Hi again! Pressures of work have kept me away from Railroad.net for a while...
Thanks John Perkowski and djlivus for your contributions!

John-- Yes, wheel arrangements like that of the GG-1 are obsolete. I'm not entirely sure how this came about: MAYBE engineers learned more about truck dynamics and learned how to design stable trucks (trucks that didn't have "hunting" problems) by the 1950s, whereas earlier designers went with steam-locomotive designs with guiding axles.
(Note that the first experimental electric locomotives on both the New Haven and the PRR had trolley-car inspired BB running gear: I think I have read that at least the PRR found the ride of such units was poor, and switched to steam-locomotive-inspired designs like the DD-1 in response. And that some early electric locomotives -- New Haven ?? EF-1 ?? and the New York Central S-types -- had additional guiding axles installed after their initial introduction. On the other hand, by about 1950... both GE's and Westinghouse's experimental electric types for the PRR had diesel-style trucks with no guiding axles.

djlivus-- I'll try to make some comments on the very interesting things you have linked soon. (The Westinghouse -- WEMCO -- booklet is an amazing document!) The article you have posted excerpts from was in, I think, "Railroad History", the magazine put out by the R&LHS. Can you give the date? I have found that JSTOR (an organization started to produce e-copies of academic journals, and whose e-editions of journals are available through many university libraries) has a significant run of "Railroad History" up: starting in 1972, but not (this is fairly standard with JSTOR) including the most recent few years.
 #1571049  by Allen Hazen
 
djlivus--
Thanks for the reference and the further links!

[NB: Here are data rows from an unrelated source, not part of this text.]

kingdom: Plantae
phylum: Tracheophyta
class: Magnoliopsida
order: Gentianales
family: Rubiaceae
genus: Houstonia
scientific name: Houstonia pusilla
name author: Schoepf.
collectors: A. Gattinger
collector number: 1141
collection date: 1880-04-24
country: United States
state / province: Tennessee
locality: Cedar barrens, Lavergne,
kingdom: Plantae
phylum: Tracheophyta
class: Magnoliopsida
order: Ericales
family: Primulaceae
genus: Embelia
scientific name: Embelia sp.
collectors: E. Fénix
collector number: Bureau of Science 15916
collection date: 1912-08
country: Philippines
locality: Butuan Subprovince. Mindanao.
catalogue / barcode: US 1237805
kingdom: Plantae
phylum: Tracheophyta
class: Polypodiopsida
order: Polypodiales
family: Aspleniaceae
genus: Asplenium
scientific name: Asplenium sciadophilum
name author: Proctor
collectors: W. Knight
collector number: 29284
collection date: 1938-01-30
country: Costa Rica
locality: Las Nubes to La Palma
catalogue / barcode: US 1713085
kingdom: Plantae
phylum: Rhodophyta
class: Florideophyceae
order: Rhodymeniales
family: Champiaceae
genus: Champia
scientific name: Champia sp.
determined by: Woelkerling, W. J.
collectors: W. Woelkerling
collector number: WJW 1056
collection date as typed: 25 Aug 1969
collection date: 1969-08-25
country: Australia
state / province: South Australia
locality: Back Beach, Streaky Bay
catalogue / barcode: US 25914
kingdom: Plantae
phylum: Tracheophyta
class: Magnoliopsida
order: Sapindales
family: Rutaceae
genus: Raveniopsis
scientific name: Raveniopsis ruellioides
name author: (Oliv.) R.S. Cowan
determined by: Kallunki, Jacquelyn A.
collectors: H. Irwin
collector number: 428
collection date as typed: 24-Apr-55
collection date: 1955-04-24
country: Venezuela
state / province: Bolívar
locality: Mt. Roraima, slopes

The discussion you linked to with further information has a letter from Richard Leonard, the man whose website the Westinghouse booklet is on: he thinks it might have been printed for distribution at the Chicago Railroad Fair in 1948-1949. Westinghouse's artists weren't constrained to use only their employer's designs: there are a number of Alco-GE diesels sketched in the margins!
-- The B-B-B-B+B-B-B-B monster looks as if it had the running gear of two copies of Westinghouse's GTEL prototype on span bolsters.
-- The 4-8-4 version of the direct-drive steam turbine (that someone in the discussion commented on) ... might even have been the original idea! PRR started thinking about a turbine 4-8-4, but went to 3-axle trucks because (under wartime conditions: the locomotive was built during WW II) lightweight alloys weren't available, so the design was going to be heavier than originally planned or feasible on a 4-8-4. (But I think -- looking at grate area -- they may have decided to make use of the extra axles to enlarge the boiler: it may be that the as-built version would have been too heavy for a 4-8-4 even with peace-time alloy availability.)
-- And I was glad to see that someone had looked into it and decided that a GG-1's electric motors could be operated on 600V DC: it's long been one of my fantasies to see a GG-1 operating at some trolley museum!